Любить аутиста. Осенняя сказка в тридцати четырех актах с эпилогом - страница 13



«Почему же я выдумала моего мальчика? Может, оттого, что в детстве я была лишена братика или сестрички, что не было игрушек, только одна старая тряпичная кукла, что не было отца, он умер рано, что мама пропадала на работе целыми днями? У меня практически не было подруг. И пусть мы жили в большой коммуналке, где были еще дети, – я большую часть времени проводила одна. Тогда я фантазировала. Теперь я понимаю себя намного лучше, мои фантазии подменяли мне реальный, не очень добрый ко мне мир. И тогда Адам стал моей реальностью».

Ева остановилась. Долг сопереживания был отдан. Она повернула домой.

Акт 7

Улица была пустынна. От дома Евы до работы ему было очень близко. И никаких электричек. Но он ушел от нее, не способный вынести новый террор, хотя… хотя, если смотреть честно правде в глаза, то девочка в какой-то степени права. Но… Как это может быть, что всегда кто-то был прав, кроме него? Все вокруг, только не он! Неужели он настолько глуп, не способен мыслить аналитически, чтобы не уметь доказать свою правду? Эти горькие мысли раздражили его и он пошел быстрее под начавшимся дождем, без зонтика и не заходя в метро.

«Я абсолютный, стопроцентный аутист! И не нужно мне ни с кем жить, и никого любить, и не нужно мне ничьей любви! Черт возьми! Ведь вот опять чуть не попался на удочку этих эфемерных чувств!»

Он быстро шел, разговаривая сам с собой. Скоро показалось здание его офиса. Он очнулся, остановился. Поднялся сразу в кабинет босса.

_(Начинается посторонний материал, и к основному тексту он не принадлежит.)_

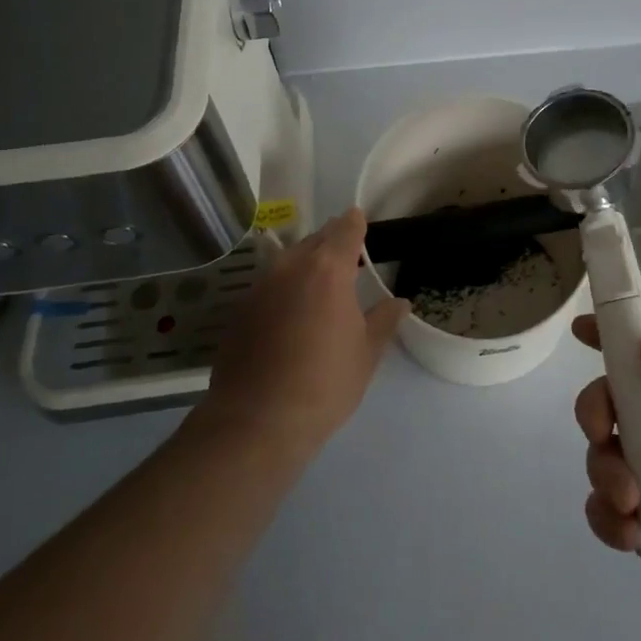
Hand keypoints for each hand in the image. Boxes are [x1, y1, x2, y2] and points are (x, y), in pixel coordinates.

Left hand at [204, 209, 409, 453]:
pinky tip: (292, 313)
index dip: (355, 223)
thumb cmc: (324, 384)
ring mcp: (260, 287)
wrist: (257, 420)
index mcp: (328, 270)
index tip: (361, 220)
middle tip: (348, 255)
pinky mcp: (240, 310)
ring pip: (288, 260)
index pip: (345, 230)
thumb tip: (400, 302)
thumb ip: (384, 321)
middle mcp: (291, 267)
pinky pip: (269, 285)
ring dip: (306, 263)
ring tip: (321, 283)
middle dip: (332, 242)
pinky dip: (285, 287)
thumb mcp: (366, 353)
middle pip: (315, 240)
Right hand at [572, 315, 640, 640]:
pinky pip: (602, 509)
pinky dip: (607, 518)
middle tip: (600, 433)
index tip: (581, 328)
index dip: (613, 340)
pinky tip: (632, 537)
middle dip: (594, 410)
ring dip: (605, 474)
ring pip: (600, 457)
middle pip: (610, 403)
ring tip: (632, 505)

– Владимир, я ухожу в отпуск на неделю.

– Адам, какой отпуск? Мы в середине проекта!

– Толик с Юрой в курсе дела, они толковые ребята, справятся.

– Куда? На Багамы? – без энтузиазма спросил босс.

– Еще не решил. Спасибо.

Он повернулся и поспешно вышел из кабинета.

Акт 8

У подъезда она встретила дворника Колю. Лет тридцати, после службы во флоте, по его словам, где, как он говорил, получил травму головы. Он был высок, плечист, физически очень силен, а внешне его тяжелая нижняя челюсть и низкий лоб немного отпугивали, однако из орбит простодушно смотрели на вас выцветшие белесые глаза. Его русые волосы всегда были коротко подстрижены, как в армии. Он слыл немного придурковатым и главное – депрессивным. Ходил он в тельняшке и широких черных брюках, всегда чистых и отглаженных, но форму эту, казалось, не менял ни зимой, ни летом.

– Ева! Мать моя! – завопил он при виде Евы. – Ты истинно мать моя и праматерь всех живущих…

– Коль, спасибо. Чего тебе? Опять плохо?

– Плохо не то слово, мать. Я загинаюсь… понимашь?

– Понимаю… и я загинаюсь…

– Мать моя! Кто тебя обидел? Порву на куски! Скажи только! Я Коля, ты понимашь?.. Я за тебя, мать, горы сверну! Говори, кто?

– Пойдем, Коля, ко мне, попьем чай…

– А пирог есть? Ну, этот… твой… яблочный?

– Есть, Коля.

– Иду, Ева, иду, мать моя, ты только не боися, скажи мне, кто твой этот обидчик, я с ним поговорю, ну так, знашь, по нашему, мать моя, ну понимашь, он быстро поймет…

Они поднялись в ее квартиру. Лестница была чистая, убранная, даже у подъезда было чисто, осенние листья были выметены и собраны в сторонке. Коля удовлетворенно чмокнул губами.

Дома она быстро накрыла стол на двоих. Поставила в печку разогреть яблочный пирог, который сама испекла для Адама.

– Садись.

Огромный Коля неуклюже сел на маленький для него стульчик около стола в кухне.

– Так что, мать? Что там у тебя? Говори, надо с кем-то всегда говорить, понимашь?